The word “micturate” describes what birds do: they do not have separate excretion and urination, but produce watery turds from an opening called the cloaca. To apply such a word to a human function is in fact deeply insulting.

[4] The movie takes its title from a television interview in which the Japanese reporter refers to the new arrival as “Mistah Beisoboru” – a Japanese attempt to approximate the word “baseball”, since in Japanese the letter L is hardly to be found, and vowels preferably separate consonants, rather in the way of especially the Sotho languages.

[5] The influence of Western culture is undermining this and many other positive aspects of the Japanese way of life.

In the same way that individual bathrooms in homes are replacing the communal bathhouse, bowl toilets have become the norm in Japanese cities and in resorts that cater for Westerners.

Japan has a tremendous problem with regard to water wastage in such toilets, since many a Japanese woman feels unable to use a toilet bowl until she has flushed it three times, and unable to leave it afterwards until she has flushed it a further seven times!

[6] The word “defecate”, of Latin derivation, is used in polite parlance in preference to the Anglo-Saxon “shit”, which is regarded as being vulgar.

It is worth noting that “shit”, like so many toilet-related words, began life as a euphemism: it is derived from a Germanic root referring to separation, and has the meaning “that which is separated from the body”.

It took the place of an earlier word, possibly related to the Greek kakos (kakoV), which is usually translated as “bad”.

However, not only does the word “cack” still exist in some forms of English (such as “cack-handed”, meaning having a tendency to do things with the “wrong [left]) hand, but its derivation goes back through Germanic words such as the Middle Dutch cacken and High German kacken, both meaning the same as “shit”.

Whether it was originally Germanic is not clear, but Latin has the word cacare, clearly a close relative of kakos (kakoV).

[7] Dribbled urine, accepted as being inevitable, might be a source of the feeling of distaste that women often appear to have for their own vaginas.

It means that the labia (which in urinating while squatting are generally dry) are invariably tainted with urine salts, as is the pubic hair in that region. Dabbing at the vagina with toilet paper removes the wetness, but not the saltiness.

Men, by and large, do not have a comparable problem, although weakening in the urinary muscles might mean that there is a slight drip after closing the trouser fly, and when uncircumcised men neglect to pull the foreskin back, there will be an accumulation of salt underneath it.

[8] The words pee (peepee), wee (weewee) and piss are all commonly used for urination.

While the reduplicated forms peepee and weewee are regarded as childish, and piss as common or vulgar, they are all onomatopoeic (imitating the sound made), and are Anglo-Saxon substitutes (euphemisms) for words used previously.

The preference for Latin forms (urinate is from the Latin urinare) is often seen as being refined, but is yet another form of euphemism. Anglo-Saxon words are, after all, intrinsically English.
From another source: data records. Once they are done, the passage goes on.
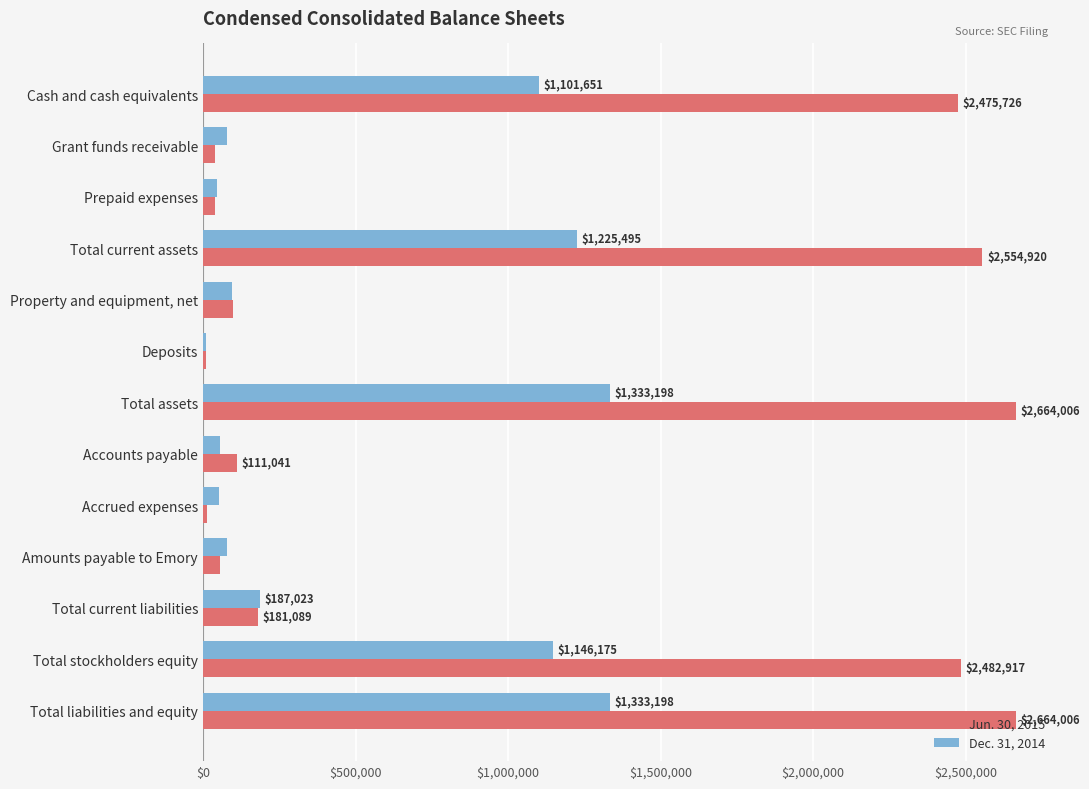

Read the Jun. 30, 2015 value at Total current liabilities.

181089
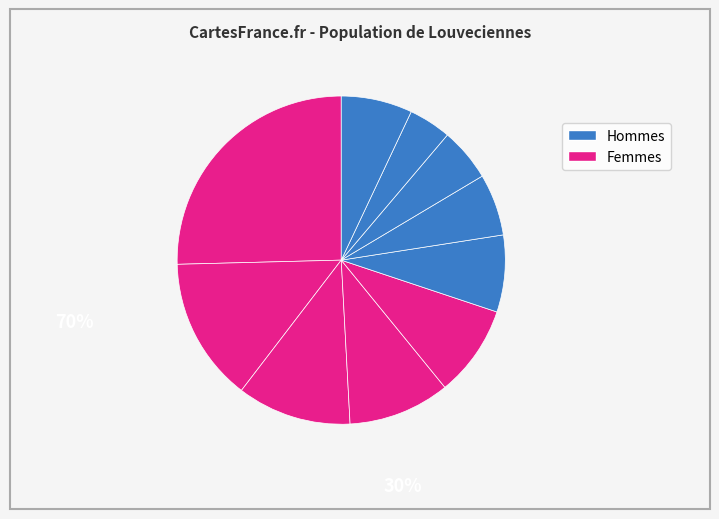

Count the number of slices in the pie.

10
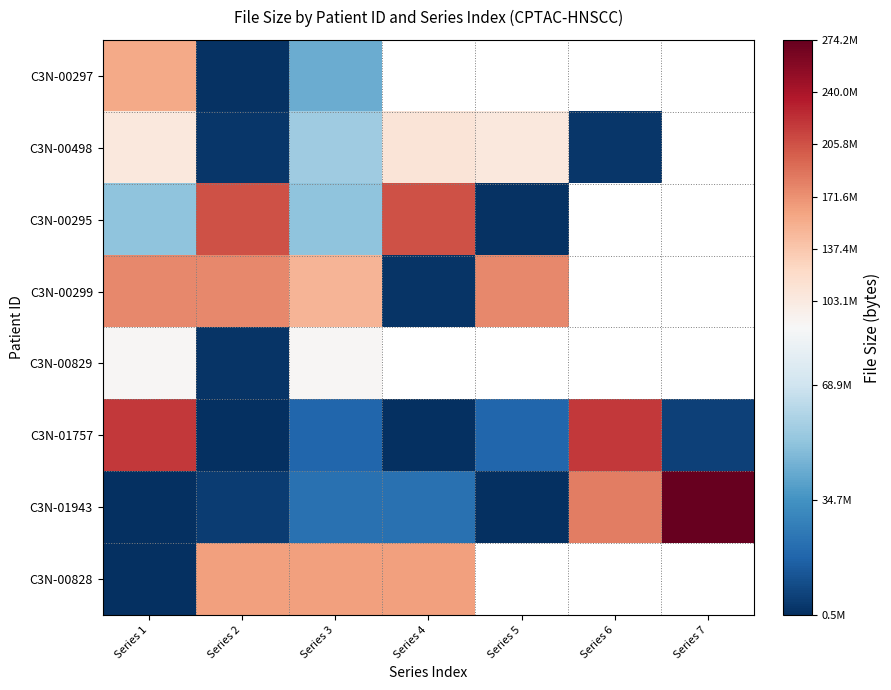

What is the sum of all C3N-01943 values?

506989964.0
[9] The Greeks, it seems, were given to exaggerating their knowledge (which, granted, was pretty extensive) of the peoples living around the Mediterranean and the Black Sea. And Alexander the Great had, after all, conquered as far east as the Indus Valley.

[10] One company in the United States, headed by a woman, has earned itself considerable publicity (and, one gathers, income) from an invention called the she-inal. Installed in public toilets as well as in private facilities, it permits a woman to urinate while standing.